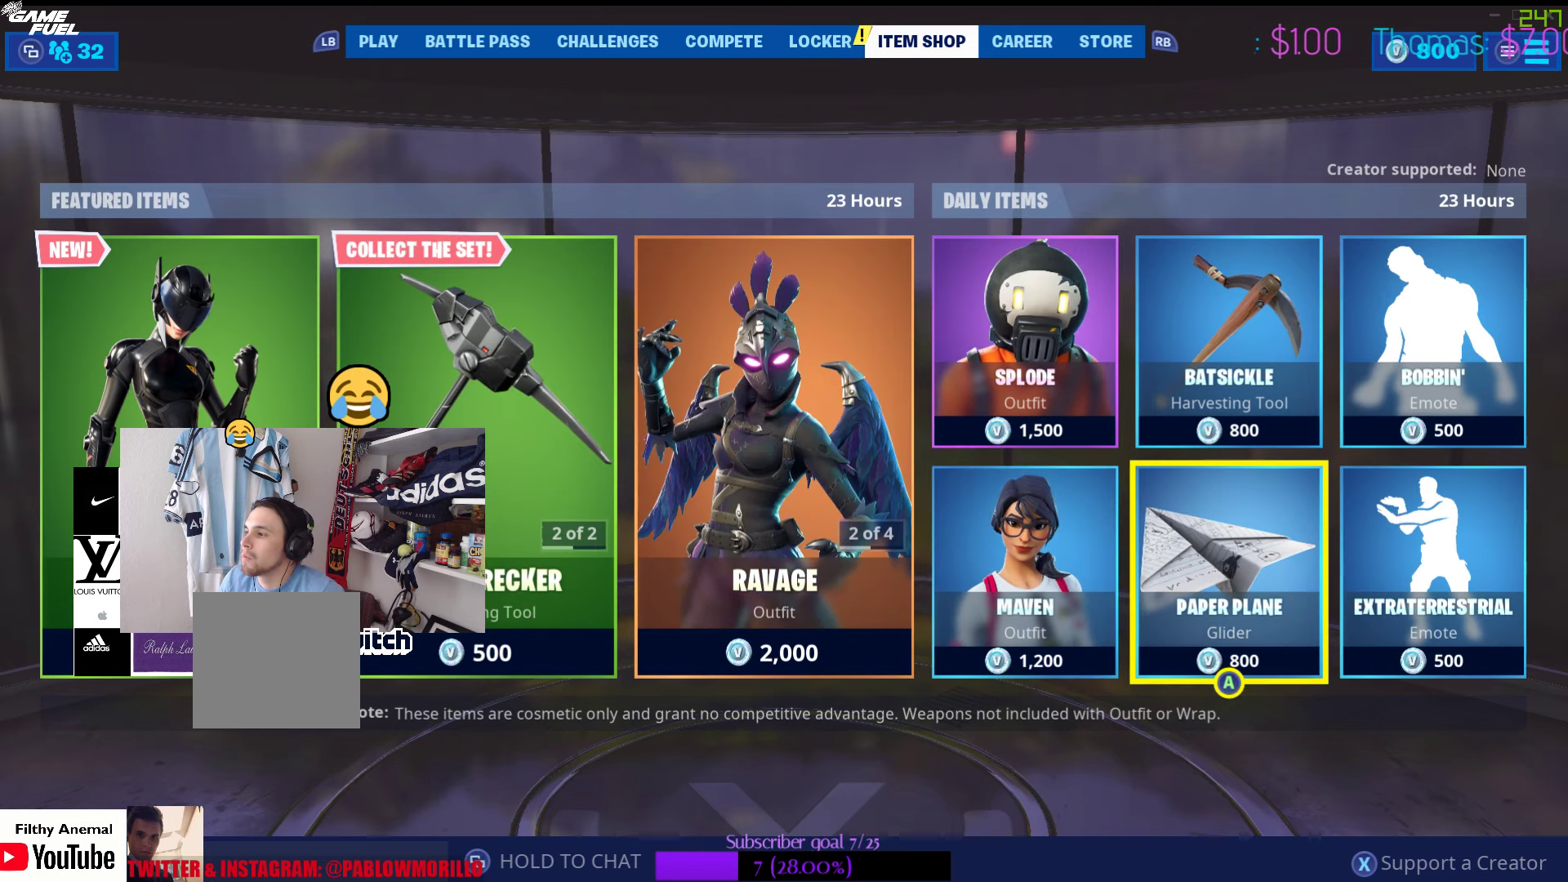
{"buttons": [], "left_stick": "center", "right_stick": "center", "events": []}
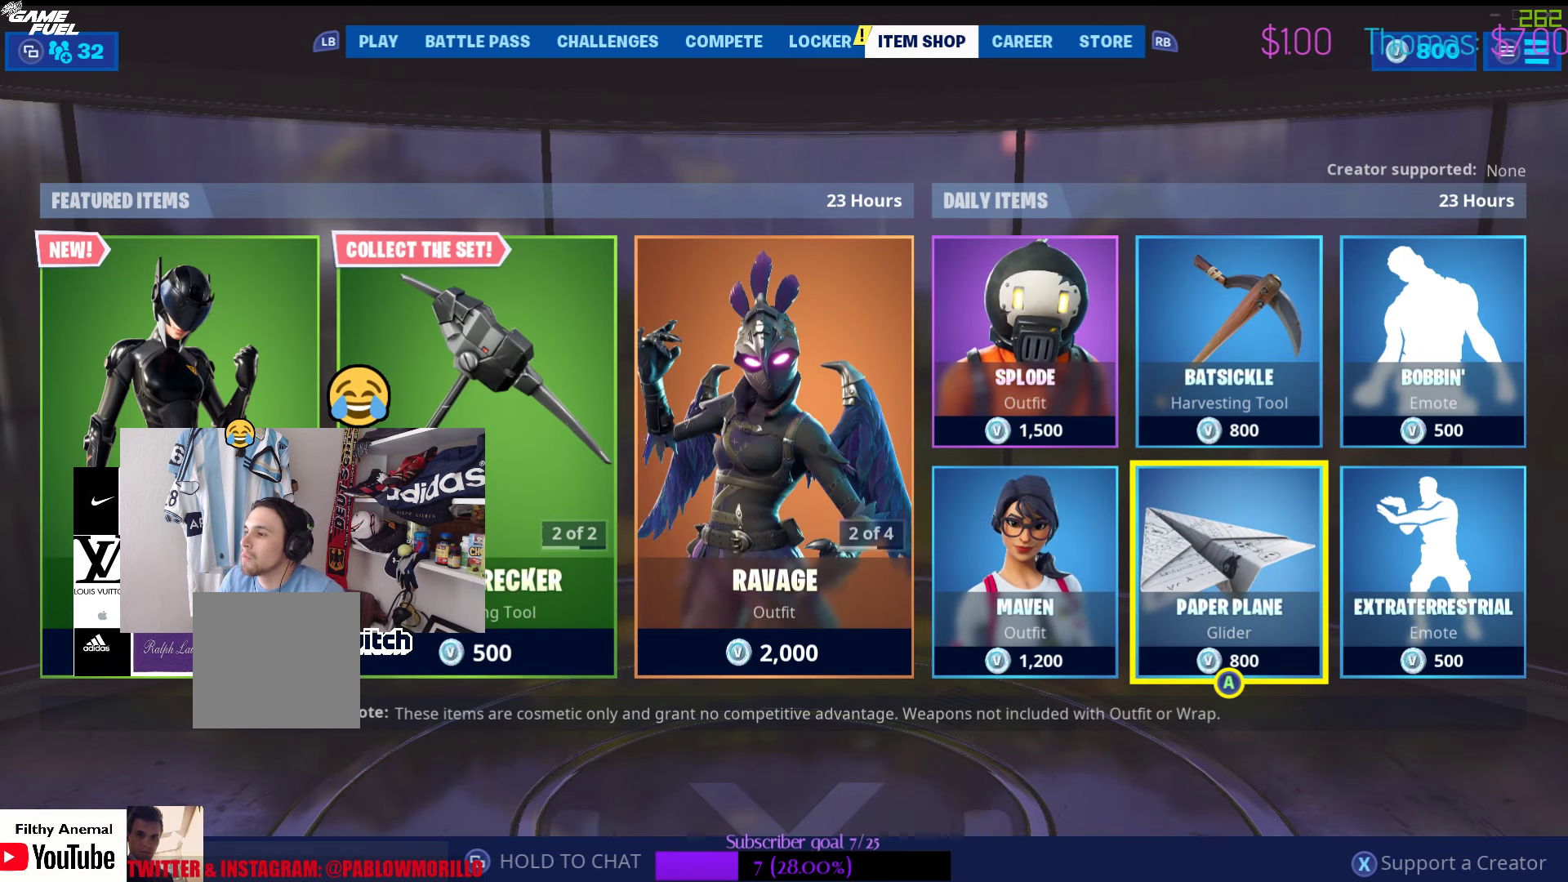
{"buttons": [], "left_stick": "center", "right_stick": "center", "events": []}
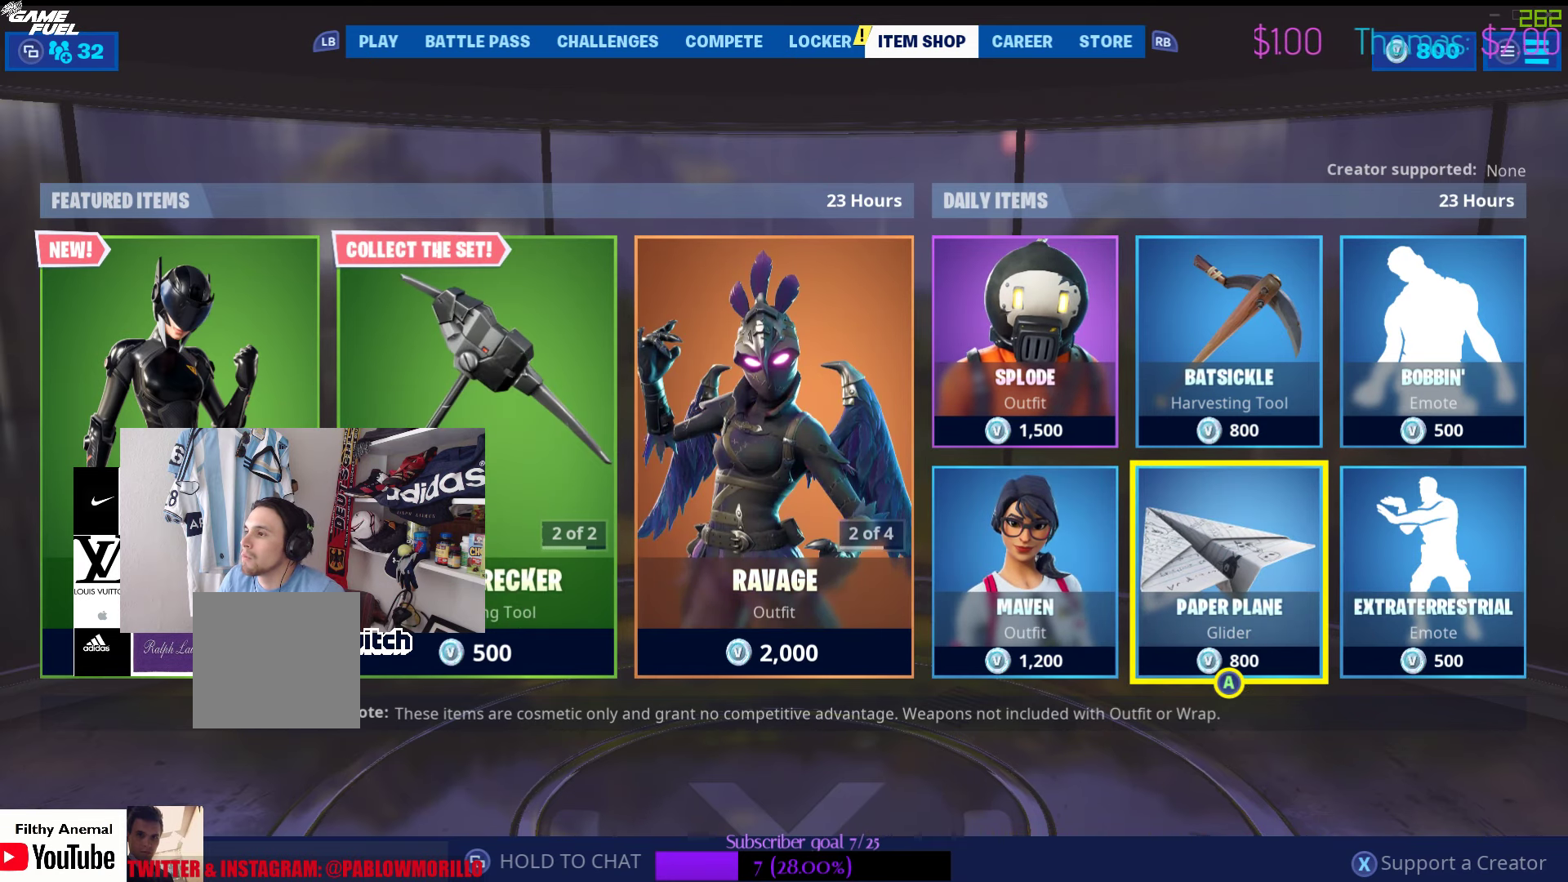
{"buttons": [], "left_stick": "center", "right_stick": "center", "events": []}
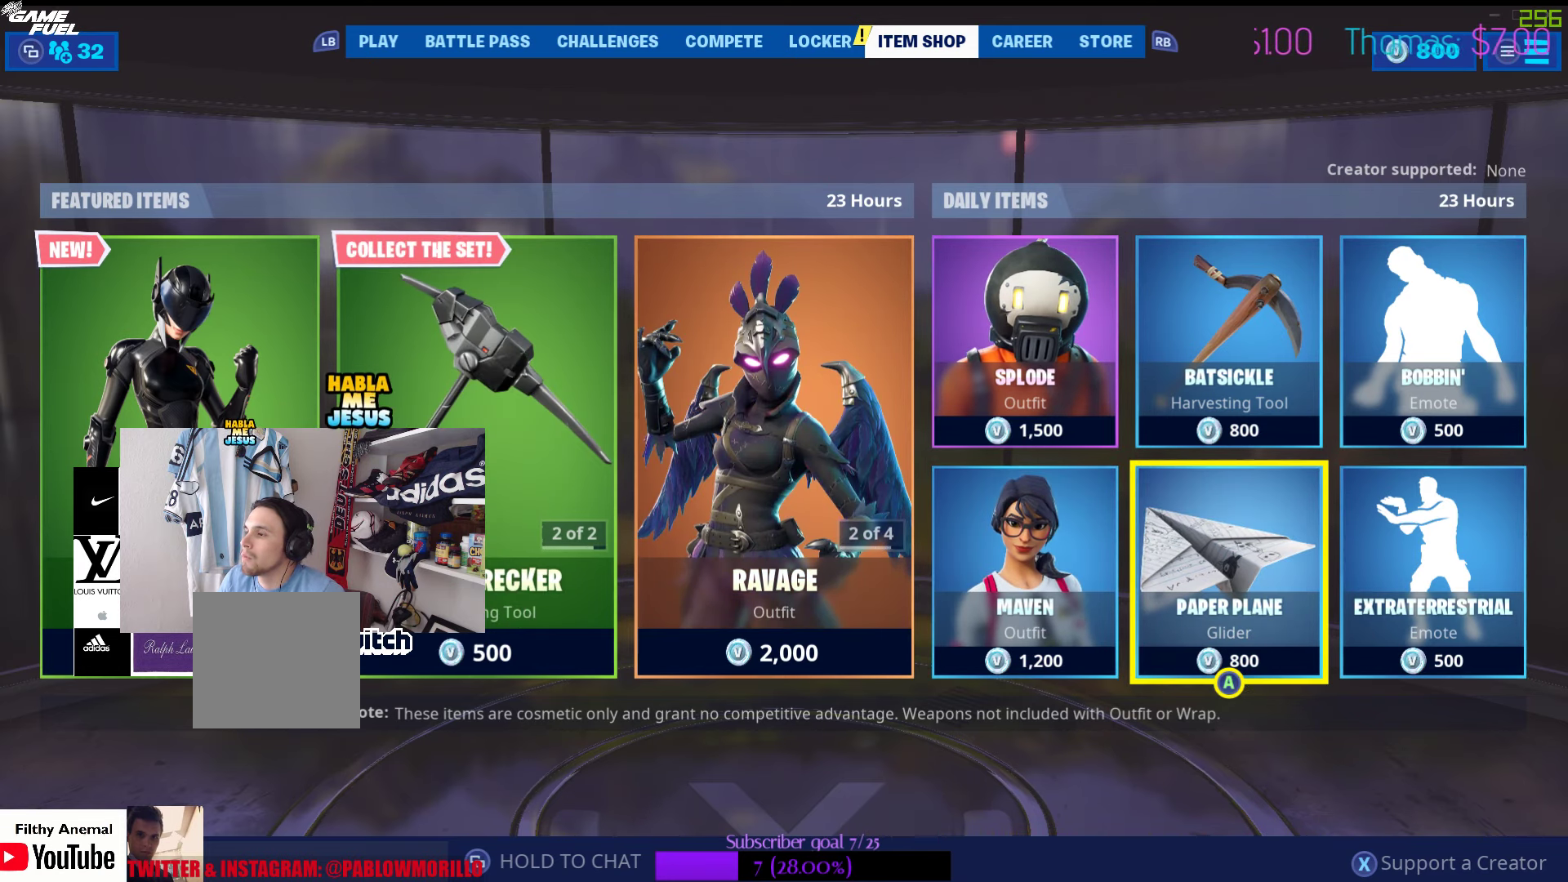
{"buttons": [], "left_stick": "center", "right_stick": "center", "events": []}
----------
## Instructions for the task
The listing above should be repeated word for word, with every image left out.

## Result of this task
{"buttons": [], "left_stick": "center", "right_stick": "center", "events": []}
{"buttons": [], "left_stick": "center", "right_stick": "center", "events": []}
{"buttons": [], "left_stick": "center", "right_stick": "center", "events": []}
{"buttons": [], "left_stick": "center", "right_stick": "center", "events": []}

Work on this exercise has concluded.